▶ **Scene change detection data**
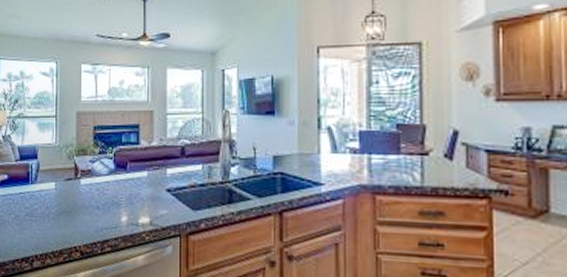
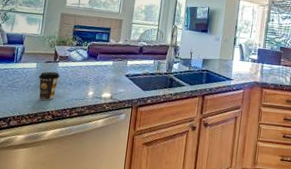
coffee cup: none [59,192,84,232] -> present [39,71,60,100]

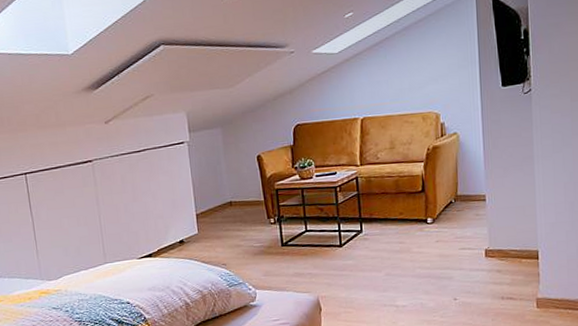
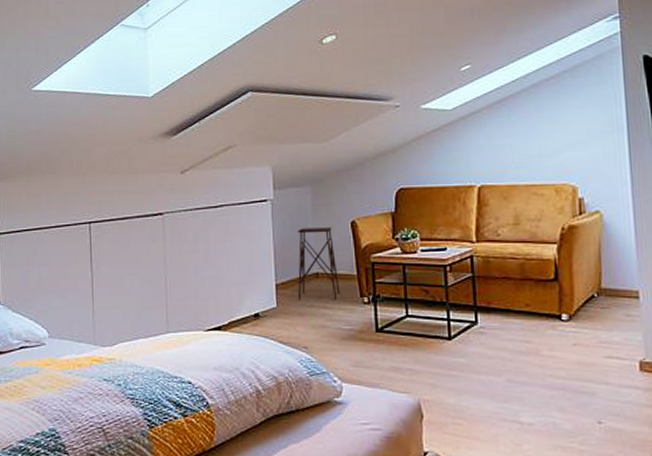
side table: none [212,162,251,226] -> present [297,227,340,301]

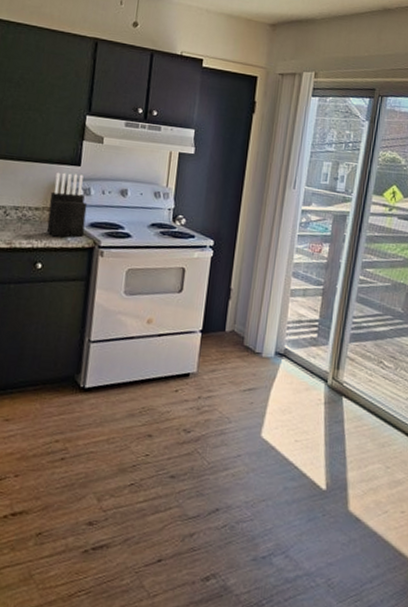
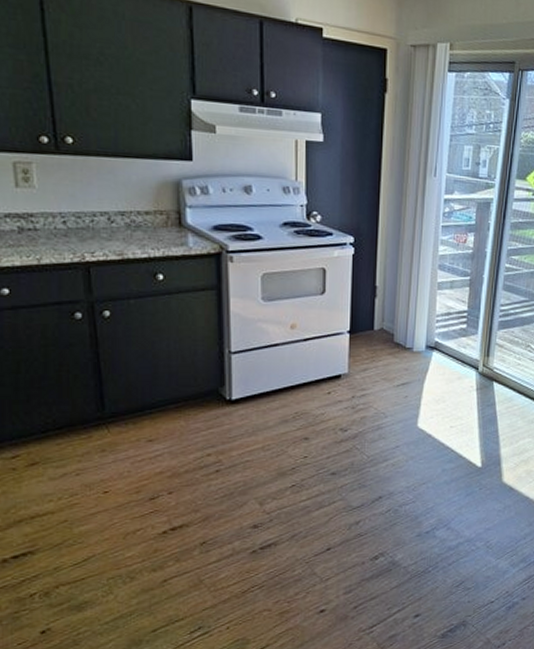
knife block: present [46,172,88,238] -> none [161,168,207,244]

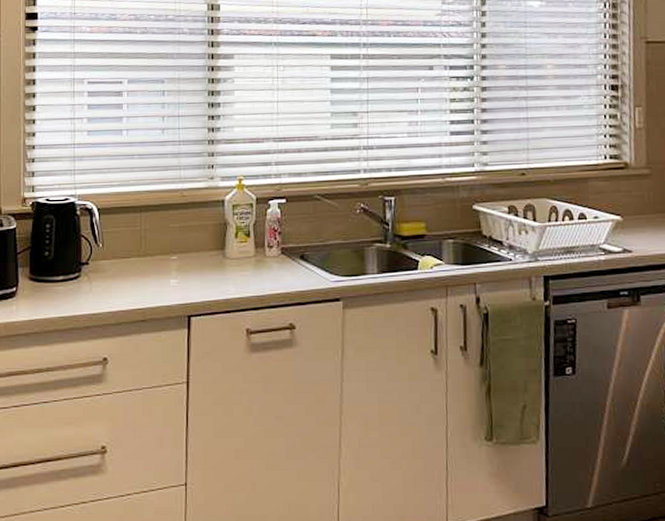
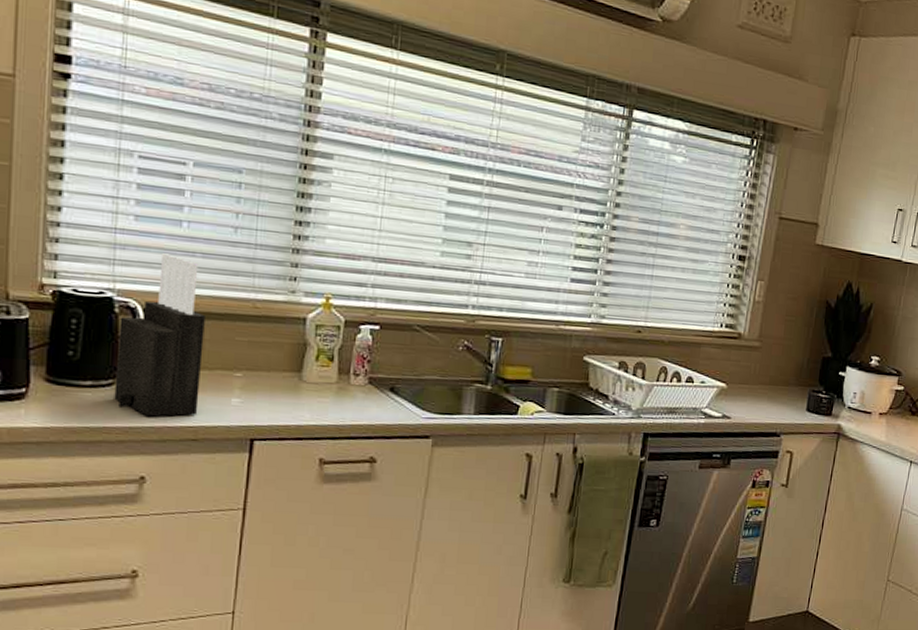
knife block: none [80,159,145,303] -> present [114,253,205,417]

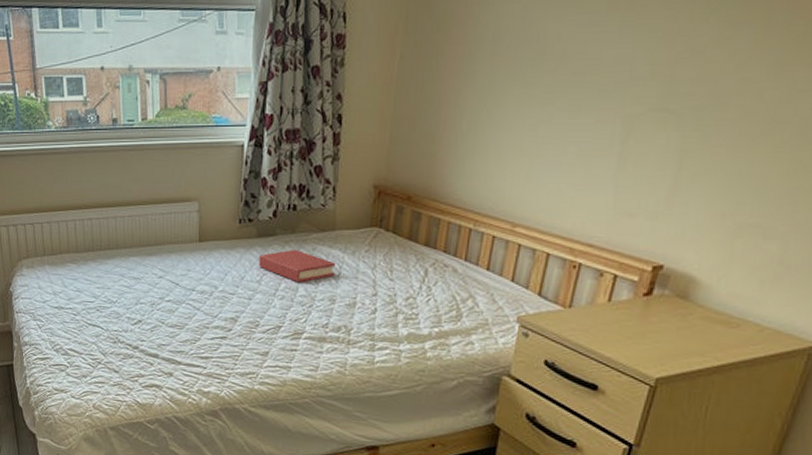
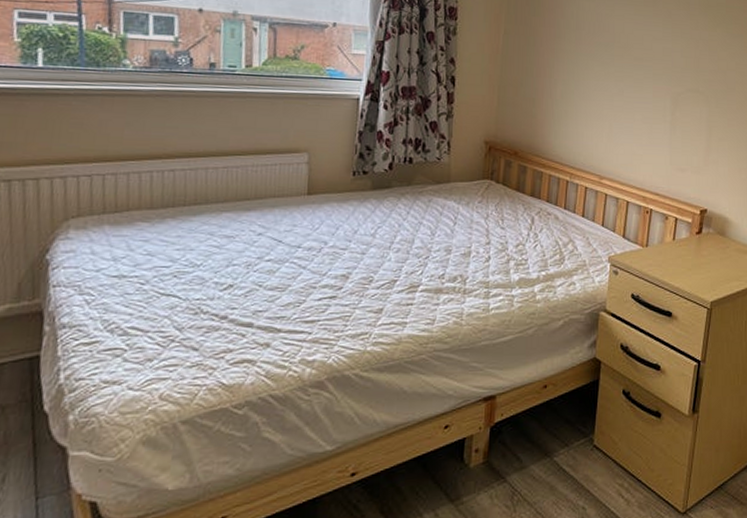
hardback book: present [259,249,336,283] -> none [373,201,452,235]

▶ **Action item**
Whenever a line in the records above contains the string "knife", copy that line.

▶ **Worked solution**
knife block: present [46,172,88,238] -> none [161,168,207,244]
knife block: none [80,159,145,303] -> present [114,253,205,417]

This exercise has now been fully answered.